Exercise requirements: Check each line of the entries for "segmented" and report the ones that have it.

Provided records:

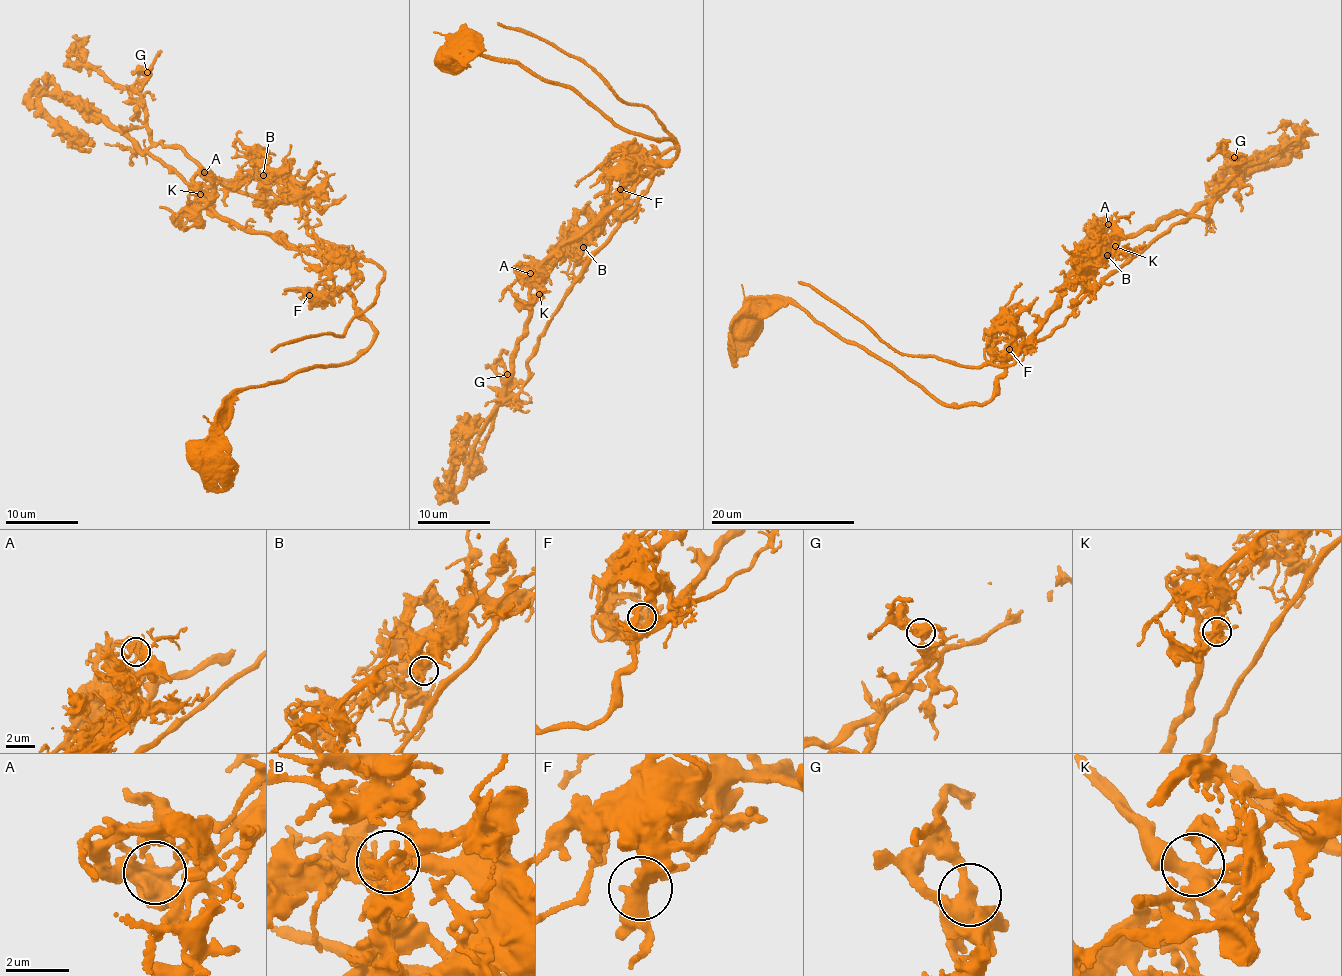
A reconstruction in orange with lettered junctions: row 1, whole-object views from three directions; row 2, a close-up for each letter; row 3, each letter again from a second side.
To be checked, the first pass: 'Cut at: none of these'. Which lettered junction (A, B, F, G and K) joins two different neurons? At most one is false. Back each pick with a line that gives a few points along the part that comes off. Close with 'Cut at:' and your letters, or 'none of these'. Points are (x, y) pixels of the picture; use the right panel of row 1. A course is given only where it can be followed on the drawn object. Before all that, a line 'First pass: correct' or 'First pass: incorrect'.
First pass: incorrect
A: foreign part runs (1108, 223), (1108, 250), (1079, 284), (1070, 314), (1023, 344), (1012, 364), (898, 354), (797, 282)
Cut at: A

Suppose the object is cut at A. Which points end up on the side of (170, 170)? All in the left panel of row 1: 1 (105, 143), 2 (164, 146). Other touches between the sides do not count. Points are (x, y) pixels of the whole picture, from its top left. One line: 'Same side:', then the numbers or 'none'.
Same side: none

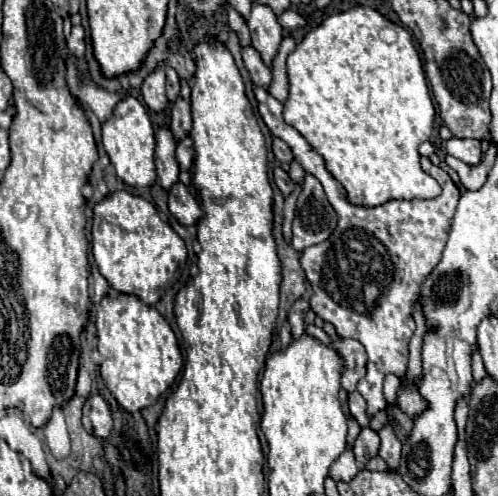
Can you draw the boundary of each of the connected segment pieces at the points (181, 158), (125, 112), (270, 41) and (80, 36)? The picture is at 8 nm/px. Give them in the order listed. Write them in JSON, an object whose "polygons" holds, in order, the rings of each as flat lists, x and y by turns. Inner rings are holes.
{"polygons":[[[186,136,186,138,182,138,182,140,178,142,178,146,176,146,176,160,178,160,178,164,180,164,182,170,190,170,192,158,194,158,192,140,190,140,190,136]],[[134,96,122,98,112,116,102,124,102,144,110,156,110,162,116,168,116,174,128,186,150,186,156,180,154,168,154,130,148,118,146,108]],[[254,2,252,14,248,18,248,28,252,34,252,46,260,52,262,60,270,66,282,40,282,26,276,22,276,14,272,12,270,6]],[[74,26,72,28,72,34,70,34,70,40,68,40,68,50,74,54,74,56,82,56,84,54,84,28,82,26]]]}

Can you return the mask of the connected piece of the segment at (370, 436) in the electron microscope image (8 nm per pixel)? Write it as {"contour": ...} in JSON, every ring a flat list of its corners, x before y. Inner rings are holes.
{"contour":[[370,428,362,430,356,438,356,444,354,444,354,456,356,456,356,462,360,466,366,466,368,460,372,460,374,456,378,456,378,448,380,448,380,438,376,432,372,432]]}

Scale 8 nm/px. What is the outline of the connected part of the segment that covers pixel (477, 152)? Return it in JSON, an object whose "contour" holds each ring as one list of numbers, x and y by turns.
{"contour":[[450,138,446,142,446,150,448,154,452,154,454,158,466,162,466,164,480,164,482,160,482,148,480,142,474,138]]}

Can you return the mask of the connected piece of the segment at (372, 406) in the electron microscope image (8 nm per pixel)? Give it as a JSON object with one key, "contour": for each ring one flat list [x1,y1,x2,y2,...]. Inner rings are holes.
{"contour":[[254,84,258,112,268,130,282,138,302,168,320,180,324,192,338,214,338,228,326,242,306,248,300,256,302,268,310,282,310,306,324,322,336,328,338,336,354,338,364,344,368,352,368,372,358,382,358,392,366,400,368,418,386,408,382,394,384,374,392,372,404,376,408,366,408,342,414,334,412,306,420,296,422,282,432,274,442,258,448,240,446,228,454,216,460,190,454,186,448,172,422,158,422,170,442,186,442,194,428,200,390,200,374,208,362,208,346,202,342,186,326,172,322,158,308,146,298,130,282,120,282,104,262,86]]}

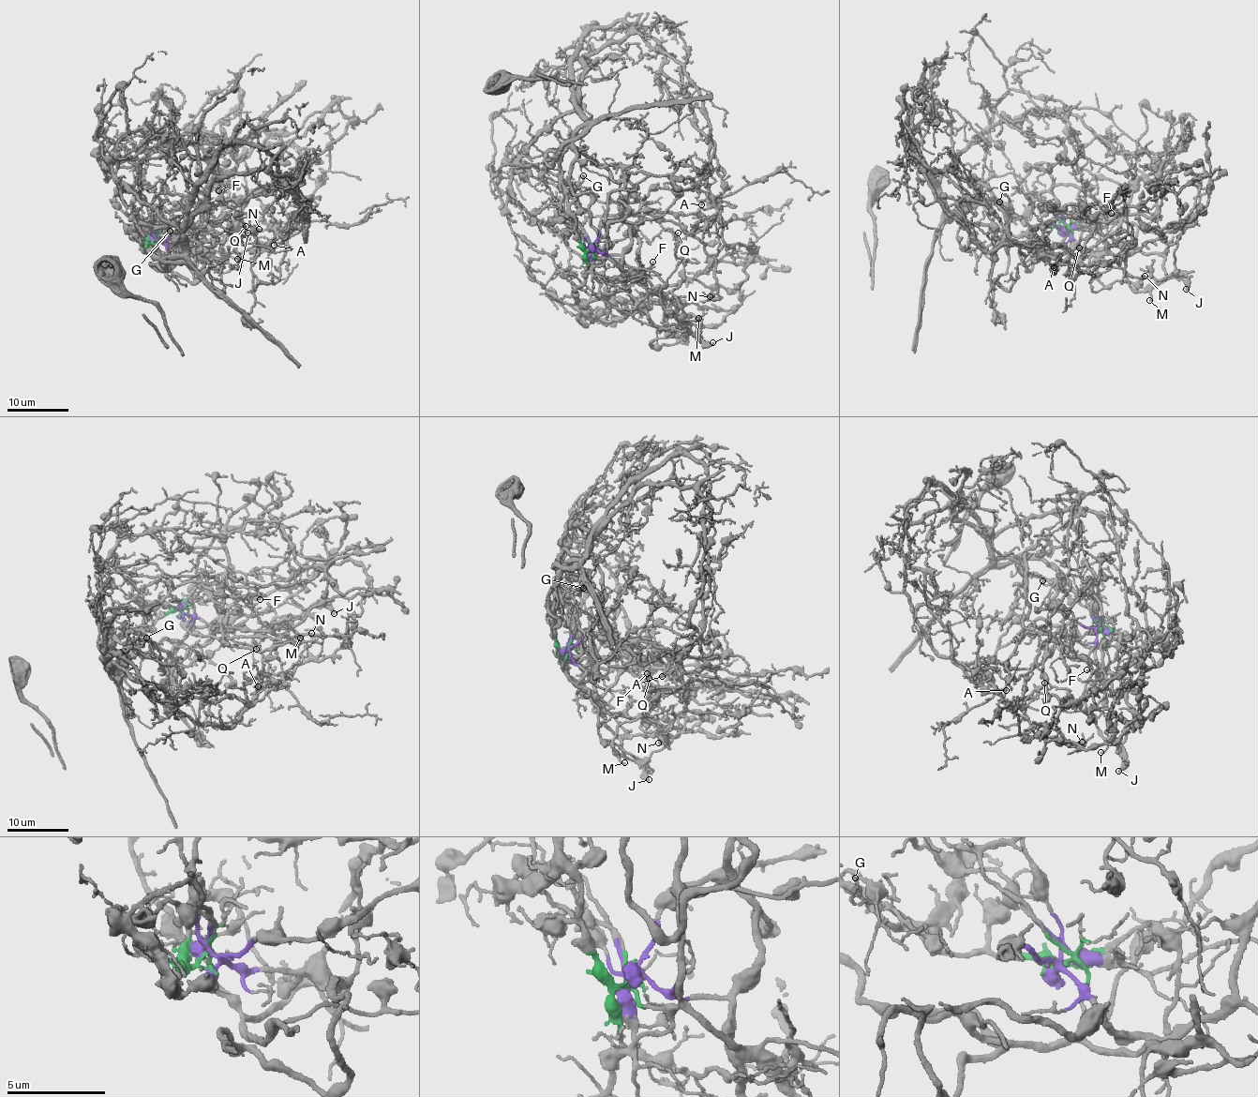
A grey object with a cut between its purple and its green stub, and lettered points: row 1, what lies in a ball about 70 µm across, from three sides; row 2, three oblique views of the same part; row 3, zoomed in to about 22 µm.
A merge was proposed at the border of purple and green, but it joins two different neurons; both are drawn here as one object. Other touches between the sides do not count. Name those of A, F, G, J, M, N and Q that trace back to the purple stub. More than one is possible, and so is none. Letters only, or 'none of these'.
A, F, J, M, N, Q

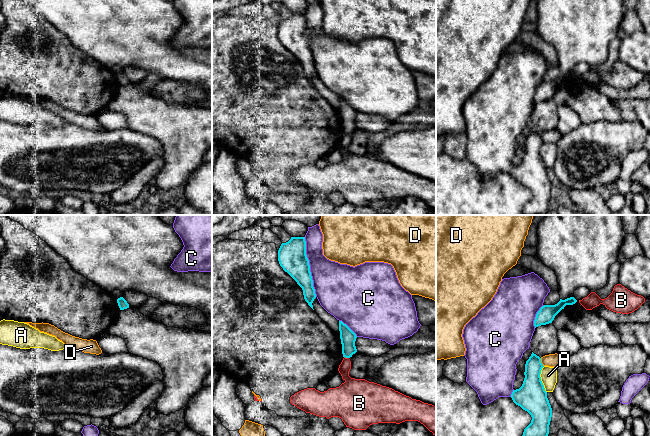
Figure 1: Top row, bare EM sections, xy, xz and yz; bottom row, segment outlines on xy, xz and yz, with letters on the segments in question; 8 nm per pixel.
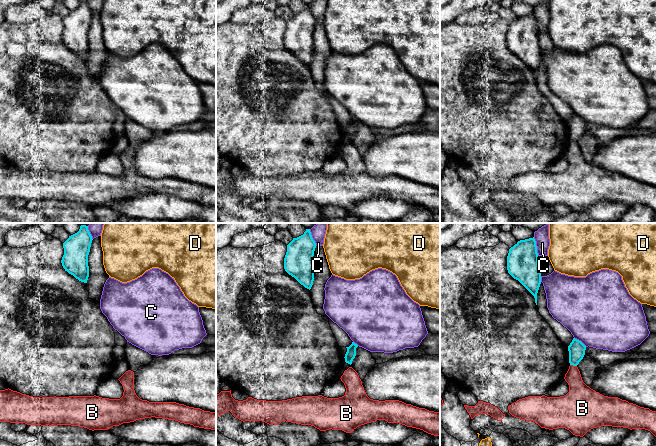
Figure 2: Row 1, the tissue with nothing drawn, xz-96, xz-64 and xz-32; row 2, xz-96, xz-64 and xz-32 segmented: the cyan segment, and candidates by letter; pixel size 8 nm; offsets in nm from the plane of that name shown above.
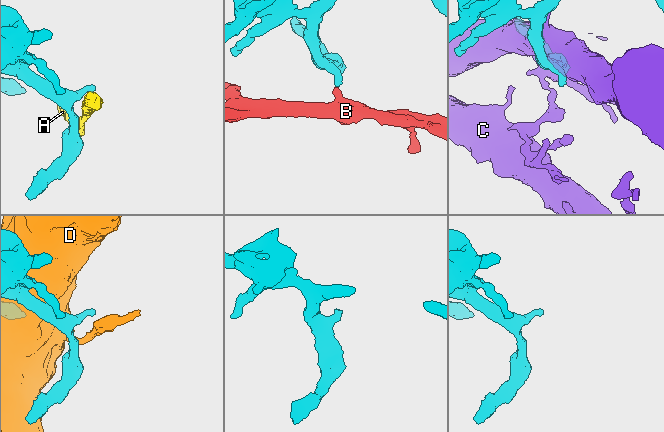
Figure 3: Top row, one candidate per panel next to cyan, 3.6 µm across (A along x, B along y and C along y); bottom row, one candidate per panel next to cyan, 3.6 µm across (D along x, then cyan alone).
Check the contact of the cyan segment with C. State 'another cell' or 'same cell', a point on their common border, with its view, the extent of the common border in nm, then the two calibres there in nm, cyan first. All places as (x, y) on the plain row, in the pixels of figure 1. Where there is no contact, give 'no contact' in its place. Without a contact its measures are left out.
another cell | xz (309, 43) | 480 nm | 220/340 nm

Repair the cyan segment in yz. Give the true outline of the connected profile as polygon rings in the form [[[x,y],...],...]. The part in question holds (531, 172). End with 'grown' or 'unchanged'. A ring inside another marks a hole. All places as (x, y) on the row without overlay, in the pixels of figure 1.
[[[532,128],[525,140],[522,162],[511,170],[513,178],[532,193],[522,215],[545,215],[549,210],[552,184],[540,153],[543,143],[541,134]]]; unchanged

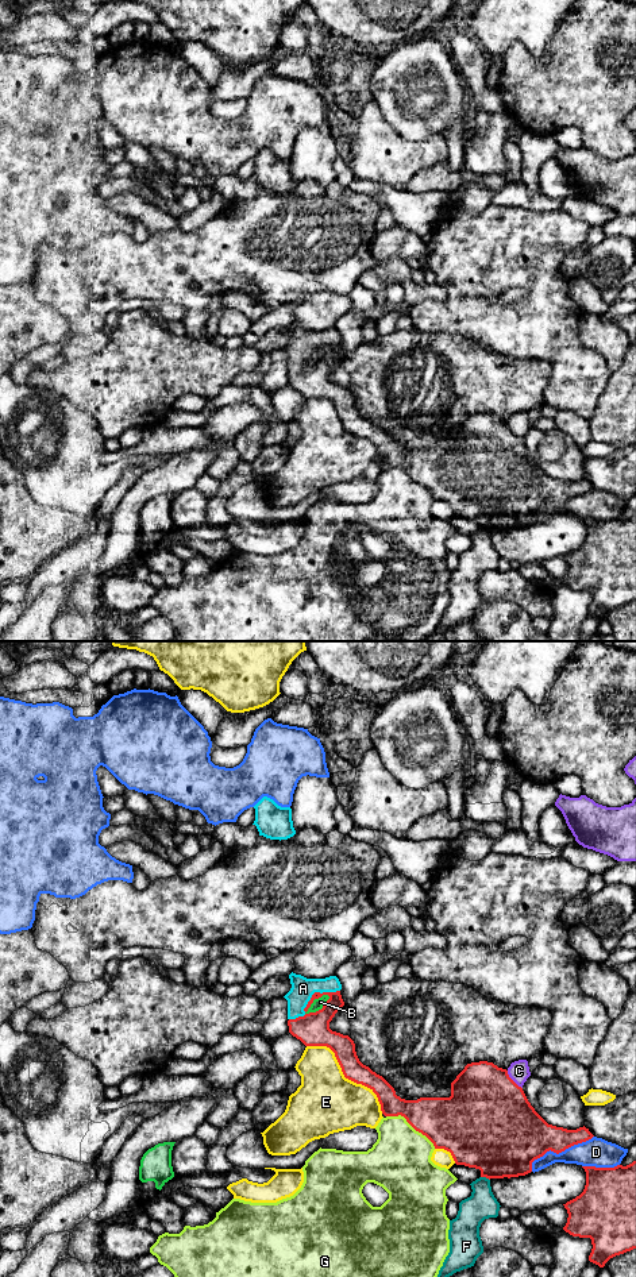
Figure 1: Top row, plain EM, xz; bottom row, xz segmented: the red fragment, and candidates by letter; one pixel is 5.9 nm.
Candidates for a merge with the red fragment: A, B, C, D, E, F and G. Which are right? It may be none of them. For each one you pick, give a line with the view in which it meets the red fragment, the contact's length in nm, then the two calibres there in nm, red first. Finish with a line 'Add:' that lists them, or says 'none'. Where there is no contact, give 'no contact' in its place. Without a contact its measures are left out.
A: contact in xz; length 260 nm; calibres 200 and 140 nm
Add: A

Response box:
Figure 2: Row 1, the tissue with nothing drawn, xz-96, xz-64 and xz-32; row 2, xz-96, xz-64 and xz-32 segmented: the cyan segment, and candidates by letter; pixel size 8 nm; offsets in nm from the plane of that name shown above.
Figure 1: Top row, plain EM, xz; bottom row, xz segmented: the red fragment, and candidates by letter; one pixel is 5.9 nm.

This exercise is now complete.